Washington's requirements for licensing are more rigorous than in other states. Prospective psychologists must take and pass two licensing exams, including one nationally recognized oral exam and a 25-question online test specific to practicing in Washington.

Applicants in any state who meet Washington's requirements may be granted licensure, but the process varies from one state to another. Psychologists licensed in states with similar requirements, andwho have held their license for at least two years, will encounter a simplified licensing process.

License Requirements

Psychologist licensing in Washington requirements include:

  • Complete a doctoral degree (a Psy.D. or Ph.D.) in psychology from an institution accredited by the American Psychological Association (APA).
  • Meet educational requirements, such as completing a program with at least 40 semester hours or 60 quarter hours, a 12-month residency ,and a dissertation endorsed by the institution.
  • Provide verification of 3,300 hours of clinical supervision and at least 300 practicum hours (100 must be in supervision that meets specific state requirements).
  • Complete an American Psychological Association approved internship involving at least 1,500 hours of supervision.
  • Provide a list of all states where the applicant is currently or has been licensed.
  • Apply for licensure and wait for approval to take the Professional Practice in Psychology (EPPP) exam.
  • Pass the EPPP exam given by the Association of State and Provincial Psychology Boards.
  • Provide the Washington Examining Board of Psychology the results of your EPPP exam.
  • Once the board has verification of your passing the EPPP and documentation of 3,300 supervised hours, you will be scheduled for the Washington State Jurisprudence Examination.
  • Take and pass the jurisprudence exam.

Learn more about licensing requirements for psychologists in Washington here.
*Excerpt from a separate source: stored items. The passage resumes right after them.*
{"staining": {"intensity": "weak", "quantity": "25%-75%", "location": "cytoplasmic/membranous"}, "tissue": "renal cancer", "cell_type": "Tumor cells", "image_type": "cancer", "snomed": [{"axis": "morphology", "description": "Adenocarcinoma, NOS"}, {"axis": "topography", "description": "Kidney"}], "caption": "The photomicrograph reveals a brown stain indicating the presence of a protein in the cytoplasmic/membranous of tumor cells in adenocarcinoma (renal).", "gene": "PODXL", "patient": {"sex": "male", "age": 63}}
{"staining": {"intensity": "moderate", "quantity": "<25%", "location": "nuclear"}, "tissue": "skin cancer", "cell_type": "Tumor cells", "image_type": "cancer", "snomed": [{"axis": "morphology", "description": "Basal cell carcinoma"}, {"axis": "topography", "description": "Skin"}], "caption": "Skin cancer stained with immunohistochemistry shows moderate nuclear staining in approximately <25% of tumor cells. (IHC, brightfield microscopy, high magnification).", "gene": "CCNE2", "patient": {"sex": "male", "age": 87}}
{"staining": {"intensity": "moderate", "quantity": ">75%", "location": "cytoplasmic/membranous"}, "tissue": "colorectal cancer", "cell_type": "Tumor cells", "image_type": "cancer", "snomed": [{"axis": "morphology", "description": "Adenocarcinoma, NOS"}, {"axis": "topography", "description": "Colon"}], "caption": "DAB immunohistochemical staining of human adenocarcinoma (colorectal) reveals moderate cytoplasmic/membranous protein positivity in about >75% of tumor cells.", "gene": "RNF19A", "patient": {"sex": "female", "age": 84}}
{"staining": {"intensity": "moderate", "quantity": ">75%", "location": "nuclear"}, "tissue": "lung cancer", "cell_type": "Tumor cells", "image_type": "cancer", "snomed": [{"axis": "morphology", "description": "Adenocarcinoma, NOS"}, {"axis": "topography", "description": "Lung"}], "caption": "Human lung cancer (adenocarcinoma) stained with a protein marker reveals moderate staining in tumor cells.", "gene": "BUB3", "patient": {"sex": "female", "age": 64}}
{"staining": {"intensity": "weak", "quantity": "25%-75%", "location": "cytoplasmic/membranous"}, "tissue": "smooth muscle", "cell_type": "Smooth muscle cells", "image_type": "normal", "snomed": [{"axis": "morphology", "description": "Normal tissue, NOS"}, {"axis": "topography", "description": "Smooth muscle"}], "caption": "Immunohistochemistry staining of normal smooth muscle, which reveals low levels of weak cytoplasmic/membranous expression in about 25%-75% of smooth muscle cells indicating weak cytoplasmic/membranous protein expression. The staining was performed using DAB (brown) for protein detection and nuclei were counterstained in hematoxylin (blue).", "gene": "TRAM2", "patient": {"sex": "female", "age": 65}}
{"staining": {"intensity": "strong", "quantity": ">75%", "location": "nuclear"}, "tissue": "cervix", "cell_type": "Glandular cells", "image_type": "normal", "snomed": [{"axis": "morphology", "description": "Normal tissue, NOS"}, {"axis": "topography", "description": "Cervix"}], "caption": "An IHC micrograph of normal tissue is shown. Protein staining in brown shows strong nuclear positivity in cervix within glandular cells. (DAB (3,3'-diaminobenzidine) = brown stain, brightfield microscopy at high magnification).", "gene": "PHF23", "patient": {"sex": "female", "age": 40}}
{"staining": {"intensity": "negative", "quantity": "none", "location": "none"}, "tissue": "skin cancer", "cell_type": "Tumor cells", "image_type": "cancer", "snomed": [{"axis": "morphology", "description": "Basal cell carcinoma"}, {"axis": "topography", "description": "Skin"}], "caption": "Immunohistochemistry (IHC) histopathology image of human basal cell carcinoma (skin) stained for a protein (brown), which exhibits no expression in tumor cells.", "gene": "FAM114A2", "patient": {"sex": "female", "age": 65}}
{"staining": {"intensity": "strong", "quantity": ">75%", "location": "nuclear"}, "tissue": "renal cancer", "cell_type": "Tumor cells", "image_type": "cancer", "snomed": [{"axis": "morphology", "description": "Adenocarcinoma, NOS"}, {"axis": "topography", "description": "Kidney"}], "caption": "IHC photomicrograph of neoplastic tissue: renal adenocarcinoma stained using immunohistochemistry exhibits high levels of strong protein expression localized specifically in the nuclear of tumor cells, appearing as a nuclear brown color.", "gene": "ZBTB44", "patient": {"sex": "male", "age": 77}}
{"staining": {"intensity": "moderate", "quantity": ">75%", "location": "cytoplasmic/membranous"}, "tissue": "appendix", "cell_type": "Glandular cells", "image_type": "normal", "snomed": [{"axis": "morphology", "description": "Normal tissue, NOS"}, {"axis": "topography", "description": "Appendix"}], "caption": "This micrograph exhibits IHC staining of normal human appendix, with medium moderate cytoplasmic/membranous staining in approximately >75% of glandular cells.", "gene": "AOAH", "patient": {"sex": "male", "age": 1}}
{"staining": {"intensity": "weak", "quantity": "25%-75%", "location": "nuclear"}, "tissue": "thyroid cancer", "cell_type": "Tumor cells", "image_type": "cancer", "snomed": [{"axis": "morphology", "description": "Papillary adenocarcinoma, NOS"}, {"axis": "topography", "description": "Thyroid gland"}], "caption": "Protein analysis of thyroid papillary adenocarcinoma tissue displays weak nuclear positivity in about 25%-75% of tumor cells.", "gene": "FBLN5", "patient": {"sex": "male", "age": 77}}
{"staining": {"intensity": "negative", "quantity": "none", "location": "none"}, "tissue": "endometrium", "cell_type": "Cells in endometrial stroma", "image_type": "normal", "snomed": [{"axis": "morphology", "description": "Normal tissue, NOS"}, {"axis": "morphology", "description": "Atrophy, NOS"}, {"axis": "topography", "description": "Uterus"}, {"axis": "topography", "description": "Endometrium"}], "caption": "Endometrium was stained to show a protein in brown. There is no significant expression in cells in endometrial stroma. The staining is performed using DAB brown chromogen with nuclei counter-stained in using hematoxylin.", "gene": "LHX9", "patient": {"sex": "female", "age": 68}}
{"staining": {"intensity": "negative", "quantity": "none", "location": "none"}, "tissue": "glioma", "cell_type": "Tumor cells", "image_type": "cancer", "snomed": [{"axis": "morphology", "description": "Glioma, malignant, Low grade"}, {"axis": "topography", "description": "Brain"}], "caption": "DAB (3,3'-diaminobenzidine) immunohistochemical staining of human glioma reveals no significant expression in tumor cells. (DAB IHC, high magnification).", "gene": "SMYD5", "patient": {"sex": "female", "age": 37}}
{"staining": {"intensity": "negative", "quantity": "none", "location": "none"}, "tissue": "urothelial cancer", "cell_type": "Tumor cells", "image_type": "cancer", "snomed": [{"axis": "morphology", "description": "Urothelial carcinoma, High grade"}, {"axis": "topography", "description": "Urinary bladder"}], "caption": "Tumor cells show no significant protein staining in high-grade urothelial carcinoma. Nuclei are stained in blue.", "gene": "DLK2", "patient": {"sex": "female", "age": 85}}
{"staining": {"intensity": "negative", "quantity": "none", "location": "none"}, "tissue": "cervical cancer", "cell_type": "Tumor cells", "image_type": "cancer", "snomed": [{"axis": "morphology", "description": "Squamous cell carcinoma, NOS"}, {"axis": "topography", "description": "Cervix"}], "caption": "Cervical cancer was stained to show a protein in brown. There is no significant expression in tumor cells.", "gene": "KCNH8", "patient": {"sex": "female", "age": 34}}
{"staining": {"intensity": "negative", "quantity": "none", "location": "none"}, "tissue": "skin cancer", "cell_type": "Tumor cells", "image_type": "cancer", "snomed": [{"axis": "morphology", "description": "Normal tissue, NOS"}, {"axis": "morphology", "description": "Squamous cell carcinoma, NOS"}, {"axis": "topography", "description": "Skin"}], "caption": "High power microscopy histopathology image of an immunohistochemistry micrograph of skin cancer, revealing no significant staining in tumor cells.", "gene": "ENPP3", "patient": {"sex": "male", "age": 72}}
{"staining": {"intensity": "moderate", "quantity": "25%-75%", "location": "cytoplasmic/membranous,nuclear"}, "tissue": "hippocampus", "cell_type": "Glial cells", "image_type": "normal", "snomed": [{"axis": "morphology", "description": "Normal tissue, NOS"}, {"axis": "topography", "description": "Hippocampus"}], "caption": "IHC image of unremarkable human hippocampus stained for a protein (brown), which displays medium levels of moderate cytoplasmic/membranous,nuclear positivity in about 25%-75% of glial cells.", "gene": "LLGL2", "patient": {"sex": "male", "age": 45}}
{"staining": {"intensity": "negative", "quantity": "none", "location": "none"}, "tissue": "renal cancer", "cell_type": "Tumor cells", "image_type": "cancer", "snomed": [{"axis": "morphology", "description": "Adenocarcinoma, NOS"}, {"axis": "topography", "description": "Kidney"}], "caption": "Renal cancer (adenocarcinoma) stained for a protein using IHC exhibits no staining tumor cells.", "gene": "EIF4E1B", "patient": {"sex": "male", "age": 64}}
Demand for Psychology in Washington

According to the Health Resources & Services Administration's Health Workforce Simulation Model, by 2030, the national workforce of psychologists is projected to increase by 13%, accounting for 103,440 mental health professionals. In addition, the BLS reports a projected growth of 8% for psychologists in the U.S. from 2020-2030.

The Kaiser Family Foundation evaluates the number of mental health professional shortage areas by state. In Washington, only 16.8% of resident needs are met across the state, resulting in a shortage of 142 practitioners.